(Dataset entries)
· · ·

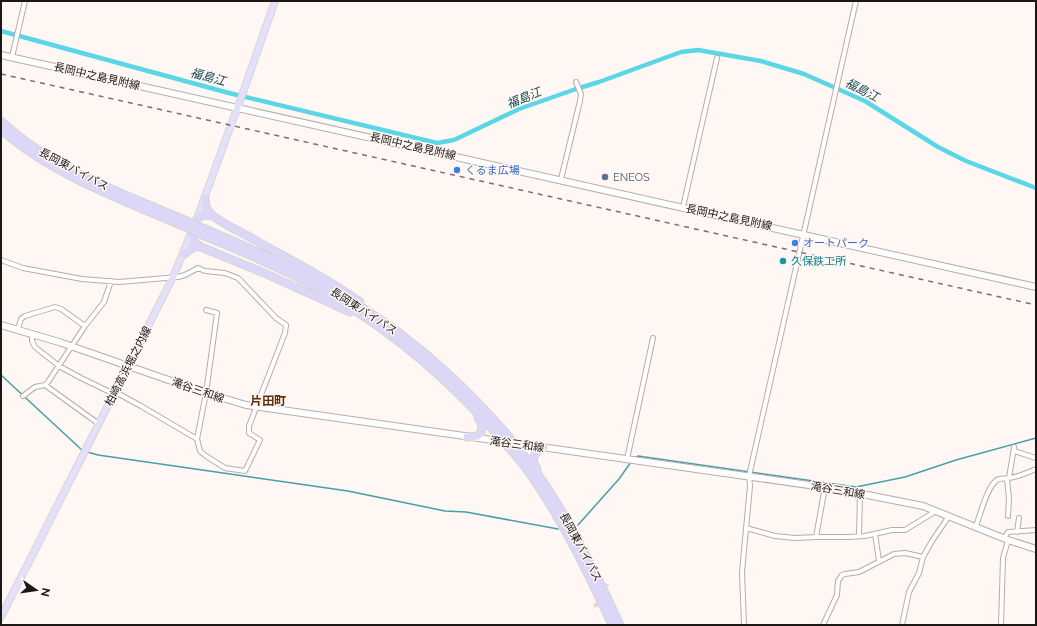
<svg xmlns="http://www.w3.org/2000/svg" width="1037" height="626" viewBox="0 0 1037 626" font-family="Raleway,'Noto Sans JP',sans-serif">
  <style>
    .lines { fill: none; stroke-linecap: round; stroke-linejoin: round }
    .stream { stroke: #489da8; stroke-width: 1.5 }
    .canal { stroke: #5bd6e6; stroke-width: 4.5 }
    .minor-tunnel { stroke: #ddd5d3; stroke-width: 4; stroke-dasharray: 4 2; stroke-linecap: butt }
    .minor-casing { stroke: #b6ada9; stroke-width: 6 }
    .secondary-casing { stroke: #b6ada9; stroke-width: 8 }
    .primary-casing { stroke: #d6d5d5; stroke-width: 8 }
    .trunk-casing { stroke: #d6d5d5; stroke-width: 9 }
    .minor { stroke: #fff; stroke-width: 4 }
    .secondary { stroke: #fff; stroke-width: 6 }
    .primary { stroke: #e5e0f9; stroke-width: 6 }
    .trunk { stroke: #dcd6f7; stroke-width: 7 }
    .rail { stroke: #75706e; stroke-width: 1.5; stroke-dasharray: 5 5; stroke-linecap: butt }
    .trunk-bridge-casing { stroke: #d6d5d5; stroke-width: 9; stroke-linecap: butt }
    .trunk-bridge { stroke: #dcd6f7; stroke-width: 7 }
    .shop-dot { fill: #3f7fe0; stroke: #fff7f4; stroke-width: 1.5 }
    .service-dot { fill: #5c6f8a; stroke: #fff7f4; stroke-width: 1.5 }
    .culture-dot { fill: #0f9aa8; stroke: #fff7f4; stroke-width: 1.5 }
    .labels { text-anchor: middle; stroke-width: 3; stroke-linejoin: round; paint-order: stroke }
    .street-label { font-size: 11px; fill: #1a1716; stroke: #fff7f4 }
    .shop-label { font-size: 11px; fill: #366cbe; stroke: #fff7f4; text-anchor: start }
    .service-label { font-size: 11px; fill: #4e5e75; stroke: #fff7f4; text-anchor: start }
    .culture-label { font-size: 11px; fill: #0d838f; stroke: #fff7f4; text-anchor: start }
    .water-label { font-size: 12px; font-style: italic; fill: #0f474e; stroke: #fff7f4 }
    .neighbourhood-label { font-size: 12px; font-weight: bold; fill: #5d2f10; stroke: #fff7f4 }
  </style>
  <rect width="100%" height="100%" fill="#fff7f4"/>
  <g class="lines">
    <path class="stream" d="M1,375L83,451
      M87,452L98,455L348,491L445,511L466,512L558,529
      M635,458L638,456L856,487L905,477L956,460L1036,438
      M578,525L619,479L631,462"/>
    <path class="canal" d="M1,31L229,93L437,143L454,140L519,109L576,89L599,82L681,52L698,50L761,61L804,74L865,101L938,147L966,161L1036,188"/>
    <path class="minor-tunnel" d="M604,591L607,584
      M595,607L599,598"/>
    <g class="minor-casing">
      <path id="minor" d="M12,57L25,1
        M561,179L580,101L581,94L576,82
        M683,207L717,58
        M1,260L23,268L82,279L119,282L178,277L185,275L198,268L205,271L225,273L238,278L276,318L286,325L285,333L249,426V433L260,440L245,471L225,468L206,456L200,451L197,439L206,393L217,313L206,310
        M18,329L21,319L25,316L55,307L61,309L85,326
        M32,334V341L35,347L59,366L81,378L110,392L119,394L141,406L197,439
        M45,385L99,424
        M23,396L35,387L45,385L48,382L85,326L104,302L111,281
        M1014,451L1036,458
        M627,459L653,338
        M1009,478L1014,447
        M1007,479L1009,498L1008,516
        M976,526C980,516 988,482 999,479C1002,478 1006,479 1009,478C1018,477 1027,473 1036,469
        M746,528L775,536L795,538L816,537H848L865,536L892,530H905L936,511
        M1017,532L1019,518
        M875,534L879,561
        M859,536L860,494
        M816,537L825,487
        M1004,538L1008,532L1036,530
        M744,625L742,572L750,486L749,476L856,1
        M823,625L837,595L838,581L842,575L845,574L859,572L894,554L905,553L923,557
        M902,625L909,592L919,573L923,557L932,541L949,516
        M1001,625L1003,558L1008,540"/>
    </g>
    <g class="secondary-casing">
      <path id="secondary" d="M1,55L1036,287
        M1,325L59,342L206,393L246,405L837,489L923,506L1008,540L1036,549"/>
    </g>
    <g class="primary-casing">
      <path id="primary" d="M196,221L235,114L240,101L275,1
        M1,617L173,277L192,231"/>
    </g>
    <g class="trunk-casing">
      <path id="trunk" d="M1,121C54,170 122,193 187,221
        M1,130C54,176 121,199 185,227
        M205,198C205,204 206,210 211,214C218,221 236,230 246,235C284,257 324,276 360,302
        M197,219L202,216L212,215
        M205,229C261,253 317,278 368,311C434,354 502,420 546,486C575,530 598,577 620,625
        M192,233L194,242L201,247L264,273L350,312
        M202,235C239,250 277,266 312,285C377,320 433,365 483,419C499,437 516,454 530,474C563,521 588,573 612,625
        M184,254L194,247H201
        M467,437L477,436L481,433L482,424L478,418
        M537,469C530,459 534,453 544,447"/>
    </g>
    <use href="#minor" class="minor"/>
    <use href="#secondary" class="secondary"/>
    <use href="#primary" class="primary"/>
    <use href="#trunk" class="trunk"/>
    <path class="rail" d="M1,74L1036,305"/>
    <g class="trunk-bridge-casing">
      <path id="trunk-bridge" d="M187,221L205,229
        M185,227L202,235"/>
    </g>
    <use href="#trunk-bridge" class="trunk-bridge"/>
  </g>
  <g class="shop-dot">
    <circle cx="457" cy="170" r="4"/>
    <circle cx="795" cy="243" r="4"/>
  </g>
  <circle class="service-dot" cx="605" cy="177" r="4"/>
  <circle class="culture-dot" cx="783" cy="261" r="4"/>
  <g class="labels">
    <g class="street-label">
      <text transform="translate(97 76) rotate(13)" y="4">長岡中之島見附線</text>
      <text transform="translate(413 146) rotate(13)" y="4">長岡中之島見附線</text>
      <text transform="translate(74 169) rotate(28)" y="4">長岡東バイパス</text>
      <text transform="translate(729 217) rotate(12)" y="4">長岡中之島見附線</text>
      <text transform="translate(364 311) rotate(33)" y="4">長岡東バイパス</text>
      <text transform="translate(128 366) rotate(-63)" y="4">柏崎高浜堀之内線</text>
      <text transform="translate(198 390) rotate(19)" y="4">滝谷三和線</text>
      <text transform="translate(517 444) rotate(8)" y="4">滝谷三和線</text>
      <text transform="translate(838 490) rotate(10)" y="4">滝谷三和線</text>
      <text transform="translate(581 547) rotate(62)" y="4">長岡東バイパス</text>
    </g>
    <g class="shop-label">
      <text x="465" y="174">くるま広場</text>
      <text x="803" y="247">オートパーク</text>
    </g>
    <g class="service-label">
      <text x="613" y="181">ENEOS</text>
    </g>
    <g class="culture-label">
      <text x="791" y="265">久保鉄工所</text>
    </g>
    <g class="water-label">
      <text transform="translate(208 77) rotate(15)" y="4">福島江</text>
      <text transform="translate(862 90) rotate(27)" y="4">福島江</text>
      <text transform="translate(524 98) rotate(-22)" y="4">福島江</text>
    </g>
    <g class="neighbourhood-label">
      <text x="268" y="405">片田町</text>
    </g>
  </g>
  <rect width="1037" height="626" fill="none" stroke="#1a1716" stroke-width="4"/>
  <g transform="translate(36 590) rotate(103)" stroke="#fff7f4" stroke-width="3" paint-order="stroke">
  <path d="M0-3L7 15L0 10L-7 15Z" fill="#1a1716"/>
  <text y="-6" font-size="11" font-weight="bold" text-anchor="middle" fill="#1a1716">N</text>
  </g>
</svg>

· · ·

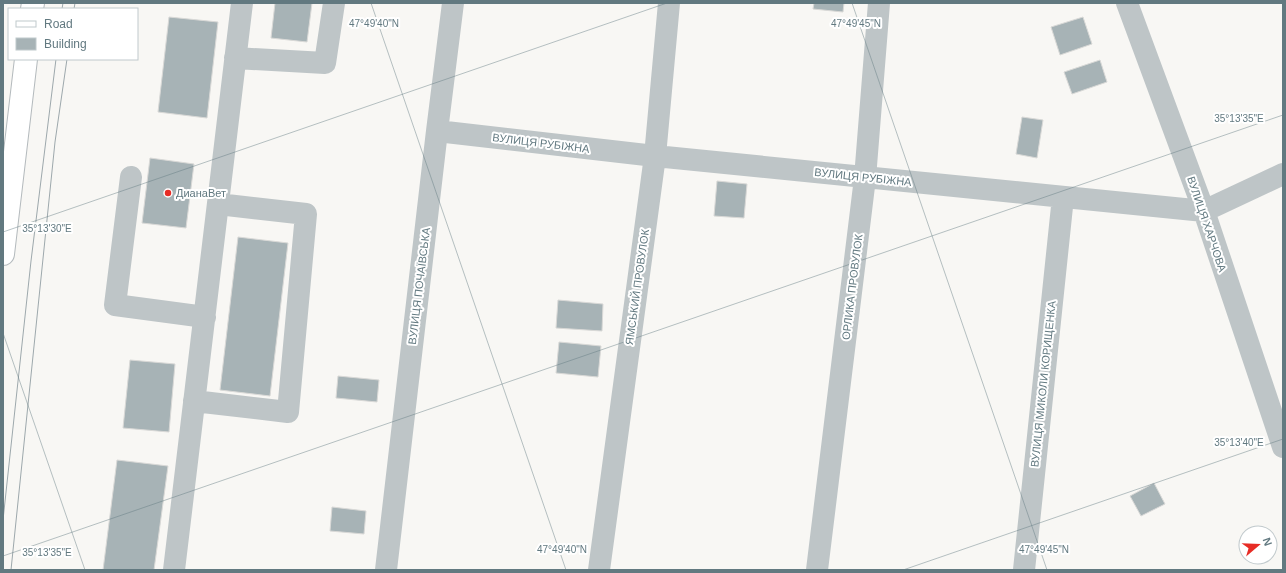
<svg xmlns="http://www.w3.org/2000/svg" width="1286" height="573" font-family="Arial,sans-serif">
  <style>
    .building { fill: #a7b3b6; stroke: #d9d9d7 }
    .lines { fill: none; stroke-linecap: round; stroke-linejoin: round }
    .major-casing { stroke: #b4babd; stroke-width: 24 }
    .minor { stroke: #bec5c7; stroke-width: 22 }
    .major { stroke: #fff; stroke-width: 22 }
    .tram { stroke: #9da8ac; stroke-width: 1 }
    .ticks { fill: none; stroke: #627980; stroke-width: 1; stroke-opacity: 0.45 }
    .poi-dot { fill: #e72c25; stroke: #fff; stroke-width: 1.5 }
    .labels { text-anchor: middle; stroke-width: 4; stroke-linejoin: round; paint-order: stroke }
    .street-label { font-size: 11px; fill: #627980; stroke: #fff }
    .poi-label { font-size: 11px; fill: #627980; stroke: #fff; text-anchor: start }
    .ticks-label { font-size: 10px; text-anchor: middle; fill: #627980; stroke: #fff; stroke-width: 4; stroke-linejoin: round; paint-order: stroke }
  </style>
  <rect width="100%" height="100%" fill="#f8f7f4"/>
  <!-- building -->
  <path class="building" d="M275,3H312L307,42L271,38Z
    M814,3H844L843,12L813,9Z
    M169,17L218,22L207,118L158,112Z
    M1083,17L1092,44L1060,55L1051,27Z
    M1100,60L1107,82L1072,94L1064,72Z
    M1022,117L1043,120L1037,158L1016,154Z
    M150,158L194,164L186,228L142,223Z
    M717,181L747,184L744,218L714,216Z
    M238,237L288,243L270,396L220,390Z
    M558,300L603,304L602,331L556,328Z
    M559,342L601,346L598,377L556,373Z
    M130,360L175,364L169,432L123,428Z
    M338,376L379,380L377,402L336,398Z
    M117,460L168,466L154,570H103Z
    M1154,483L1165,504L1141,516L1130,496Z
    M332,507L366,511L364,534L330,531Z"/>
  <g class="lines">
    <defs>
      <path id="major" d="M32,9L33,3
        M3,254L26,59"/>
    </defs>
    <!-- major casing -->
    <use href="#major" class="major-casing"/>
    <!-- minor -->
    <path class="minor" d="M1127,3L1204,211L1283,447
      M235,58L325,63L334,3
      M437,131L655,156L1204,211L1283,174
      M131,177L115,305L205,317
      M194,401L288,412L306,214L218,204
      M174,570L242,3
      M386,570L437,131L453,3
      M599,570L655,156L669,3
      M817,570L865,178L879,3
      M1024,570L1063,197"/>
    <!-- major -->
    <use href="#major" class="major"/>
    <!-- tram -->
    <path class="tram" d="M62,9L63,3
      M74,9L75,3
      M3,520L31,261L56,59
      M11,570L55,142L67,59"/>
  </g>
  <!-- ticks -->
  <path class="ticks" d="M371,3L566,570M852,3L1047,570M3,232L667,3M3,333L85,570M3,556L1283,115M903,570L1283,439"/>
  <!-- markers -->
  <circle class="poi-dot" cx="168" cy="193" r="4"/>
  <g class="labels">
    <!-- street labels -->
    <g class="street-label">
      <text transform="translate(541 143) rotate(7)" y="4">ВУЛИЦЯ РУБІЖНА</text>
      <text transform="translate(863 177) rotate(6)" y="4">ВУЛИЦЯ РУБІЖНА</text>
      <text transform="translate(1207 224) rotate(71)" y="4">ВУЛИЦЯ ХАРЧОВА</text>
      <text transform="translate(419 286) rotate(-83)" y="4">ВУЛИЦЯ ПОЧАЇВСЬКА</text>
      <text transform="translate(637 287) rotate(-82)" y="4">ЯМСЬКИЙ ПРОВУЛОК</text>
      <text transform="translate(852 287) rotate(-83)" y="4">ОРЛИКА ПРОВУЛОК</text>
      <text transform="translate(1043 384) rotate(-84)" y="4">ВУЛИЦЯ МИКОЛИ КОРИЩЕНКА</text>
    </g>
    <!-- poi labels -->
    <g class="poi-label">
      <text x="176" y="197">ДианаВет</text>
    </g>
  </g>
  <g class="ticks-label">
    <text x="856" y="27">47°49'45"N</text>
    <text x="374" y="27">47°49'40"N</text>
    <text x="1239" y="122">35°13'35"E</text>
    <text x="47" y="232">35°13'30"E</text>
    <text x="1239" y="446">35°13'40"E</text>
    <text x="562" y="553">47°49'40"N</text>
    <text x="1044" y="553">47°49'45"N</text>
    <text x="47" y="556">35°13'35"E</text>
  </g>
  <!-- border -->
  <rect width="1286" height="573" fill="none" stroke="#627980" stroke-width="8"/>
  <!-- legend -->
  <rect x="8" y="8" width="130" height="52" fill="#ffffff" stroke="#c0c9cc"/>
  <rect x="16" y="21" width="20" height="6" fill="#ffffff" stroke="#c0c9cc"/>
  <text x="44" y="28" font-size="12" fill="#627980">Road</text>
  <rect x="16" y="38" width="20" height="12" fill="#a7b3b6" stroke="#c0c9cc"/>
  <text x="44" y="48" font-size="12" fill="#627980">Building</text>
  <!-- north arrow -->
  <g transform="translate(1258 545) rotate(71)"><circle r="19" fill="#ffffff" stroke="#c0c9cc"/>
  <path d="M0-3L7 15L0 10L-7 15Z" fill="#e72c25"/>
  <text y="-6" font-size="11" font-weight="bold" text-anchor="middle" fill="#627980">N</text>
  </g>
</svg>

· · ·

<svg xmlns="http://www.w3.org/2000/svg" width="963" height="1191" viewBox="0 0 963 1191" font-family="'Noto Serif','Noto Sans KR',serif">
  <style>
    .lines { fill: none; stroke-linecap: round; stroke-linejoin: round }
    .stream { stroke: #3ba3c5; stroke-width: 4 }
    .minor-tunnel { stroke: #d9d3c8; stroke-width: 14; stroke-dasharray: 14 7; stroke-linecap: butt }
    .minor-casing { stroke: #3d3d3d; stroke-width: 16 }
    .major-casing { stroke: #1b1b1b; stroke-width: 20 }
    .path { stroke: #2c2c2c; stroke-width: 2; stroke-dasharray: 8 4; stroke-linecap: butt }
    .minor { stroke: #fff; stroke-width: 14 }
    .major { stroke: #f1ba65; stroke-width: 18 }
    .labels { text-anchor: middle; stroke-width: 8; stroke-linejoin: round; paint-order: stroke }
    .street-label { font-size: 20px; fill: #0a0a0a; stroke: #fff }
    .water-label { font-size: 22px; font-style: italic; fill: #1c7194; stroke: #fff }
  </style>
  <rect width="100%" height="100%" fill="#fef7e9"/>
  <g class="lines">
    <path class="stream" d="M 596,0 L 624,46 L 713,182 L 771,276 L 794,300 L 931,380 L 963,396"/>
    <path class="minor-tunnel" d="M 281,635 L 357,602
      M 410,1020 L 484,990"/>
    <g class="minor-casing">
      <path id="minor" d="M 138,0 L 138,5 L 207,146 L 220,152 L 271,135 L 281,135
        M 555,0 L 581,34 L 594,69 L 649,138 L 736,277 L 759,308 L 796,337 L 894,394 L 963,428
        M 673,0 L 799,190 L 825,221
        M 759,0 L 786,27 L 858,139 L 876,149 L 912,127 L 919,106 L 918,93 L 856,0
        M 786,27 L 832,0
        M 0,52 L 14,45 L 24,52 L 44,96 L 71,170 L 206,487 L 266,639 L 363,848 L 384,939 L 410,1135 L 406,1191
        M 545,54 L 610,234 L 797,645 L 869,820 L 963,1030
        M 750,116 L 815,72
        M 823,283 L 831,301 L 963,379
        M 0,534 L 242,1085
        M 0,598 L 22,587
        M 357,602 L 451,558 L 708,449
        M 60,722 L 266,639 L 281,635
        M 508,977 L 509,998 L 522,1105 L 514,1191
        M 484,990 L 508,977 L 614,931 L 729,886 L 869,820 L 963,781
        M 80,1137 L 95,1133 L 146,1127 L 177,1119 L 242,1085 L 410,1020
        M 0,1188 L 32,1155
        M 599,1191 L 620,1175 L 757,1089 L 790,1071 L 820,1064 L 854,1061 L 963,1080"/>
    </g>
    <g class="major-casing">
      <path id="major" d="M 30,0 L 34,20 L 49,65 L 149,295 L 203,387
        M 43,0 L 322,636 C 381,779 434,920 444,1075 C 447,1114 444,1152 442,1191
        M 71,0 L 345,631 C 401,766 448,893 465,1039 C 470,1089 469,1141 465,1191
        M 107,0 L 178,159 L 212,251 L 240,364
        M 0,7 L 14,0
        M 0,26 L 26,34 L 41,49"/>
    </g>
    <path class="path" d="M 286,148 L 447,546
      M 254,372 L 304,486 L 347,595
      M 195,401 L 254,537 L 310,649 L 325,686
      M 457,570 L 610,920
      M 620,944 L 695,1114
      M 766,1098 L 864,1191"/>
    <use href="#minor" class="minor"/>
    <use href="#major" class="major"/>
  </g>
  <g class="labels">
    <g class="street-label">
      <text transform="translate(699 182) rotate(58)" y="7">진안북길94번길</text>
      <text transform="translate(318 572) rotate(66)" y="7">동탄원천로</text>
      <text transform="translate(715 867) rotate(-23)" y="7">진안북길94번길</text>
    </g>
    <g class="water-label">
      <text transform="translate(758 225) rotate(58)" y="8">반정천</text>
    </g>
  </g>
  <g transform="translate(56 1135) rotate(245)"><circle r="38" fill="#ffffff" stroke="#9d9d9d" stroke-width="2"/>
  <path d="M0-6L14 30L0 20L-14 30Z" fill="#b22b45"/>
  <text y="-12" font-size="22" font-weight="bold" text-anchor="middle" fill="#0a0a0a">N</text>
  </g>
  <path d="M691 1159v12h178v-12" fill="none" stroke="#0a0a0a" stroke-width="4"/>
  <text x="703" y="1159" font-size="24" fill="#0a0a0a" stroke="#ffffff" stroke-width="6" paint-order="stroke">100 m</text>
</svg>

· · ·

YOUR INSTRUCTIONS: Please return only the lines above, starting at the line that has "#d9d3c8; stroke-width: 14;" and ending at the line that has "M 0,7 L 14,0", keeping both and leaving each one unchanged.

EXERCISE ANSWER:
    .minor-tunnel { stroke: #d9d3c8; stroke-width: 14; stroke-dasharray: 14 7; stroke-linecap: butt }
    .minor-casing { stroke: #3d3d3d; stroke-width: 16 }
    .major-casing { stroke: #1b1b1b; stroke-width: 20 }
    .path { stroke: #2c2c2c; stroke-width: 2; stroke-dasharray: 8 4; stroke-linecap: butt }
    .minor { stroke: #fff; stroke-width: 14 }
    .major { stroke: #f1ba65; stroke-width: 18 }
    .labels { text-anchor: middle; stroke-width: 8; stroke-linejoin: round; paint-order: stroke }
    .street-label { font-size: 20px; fill: #0a0a0a; stroke: #fff }
    .water-label { font-size: 22px; font-style: italic; fill: #1c7194; stroke: #fff }
  </style>
  <rect width="100%" height="100%" fill="#fef7e9"/>
  <g class="lines">
    <path class="stream" d="M 596,0 L 624,46 L 713,182 L 771,276 L 794,300 L 931,380 L 963,396"/>
    <path class="minor-tunnel" d="M 281,635 L 357,602
      M 410,1020 L 484,990"/>
    <g class="minor-casing">
      <path id="minor" d="M 138,0 L 138,5 L 207,146 L 220,152 L 271,135 L 281,135
        M 555,0 L 581,34 L 594,69 L 649,138 L 736,277 L 759,308 L 796,337 L 894,394 L 963,428
        M 673,0 L 799,190 L 825,221
        M 759,0 L 786,27 L 858,139 L 876,149 L 912,127 L 919,106 L 918,93 L 856,0
        M 786,27 L 832,0
        M 0,52 L 14,45 L 24,52 L 44,96 L 71,170 L 206,487 L 266,639 L 363,848 L 384,939 L 410,1135 L 406,1191
        M 545,54 L 610,234 L 797,645 L 869,820 L 963,1030
        M 750,116 L 815,72
        M 823,283 L 831,301 L 963,379
        M 0,534 L 242,1085
        M 0,598 L 22,587
        M 357,602 L 451,558 L 708,449
        M 60,722 L 266,639 L 281,635
        M 508,977 L 509,998 L 522,1105 L 514,1191
        M 484,990 L 508,977 L 614,931 L 729,886 L 869,820 L 963,781
        M 80,1137 L 95,1133 L 146,1127 L 177,1119 L 242,1085 L 410,1020
        M 0,1188 L 32,1155
        M 599,1191 L 620,1175 L 757,1089 L 790,1071 L 820,1064 L 854,1061 L 963,1080"/>
    </g>
    <g class="major-casing">
      <path id="major" d="M 30,0 L 34,20 L 49,65 L 149,295 L 203,387
        M 43,0 L 322,636 C 381,779 434,920 444,1075 C 447,1114 444,1152 442,1191
        M 71,0 L 345,631 C 401,766 448,893 465,1039 C 470,1089 469,1141 465,1191
        M 107,0 L 178,159 L 212,251 L 240,364
        M 0,7 L 14,0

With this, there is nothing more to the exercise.